Records provided =>
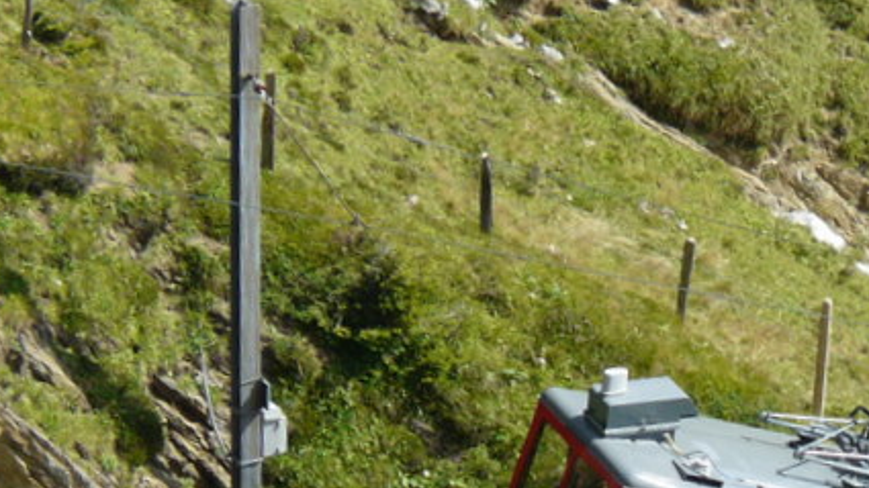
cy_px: 731
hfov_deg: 3.0
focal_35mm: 728
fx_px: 16774
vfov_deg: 1.7
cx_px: 961
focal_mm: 46.7
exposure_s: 1/320
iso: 100
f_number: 5.6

Your assignment => From the line containing "fx_px: 16774" through the end of the material, print each line exactly as it appears.

Your solution =>
fx_px: 16774
vfov_deg: 1.7
cx_px: 961
focal_mm: 46.7
exposure_s: 1/320
iso: 100
f_number: 5.6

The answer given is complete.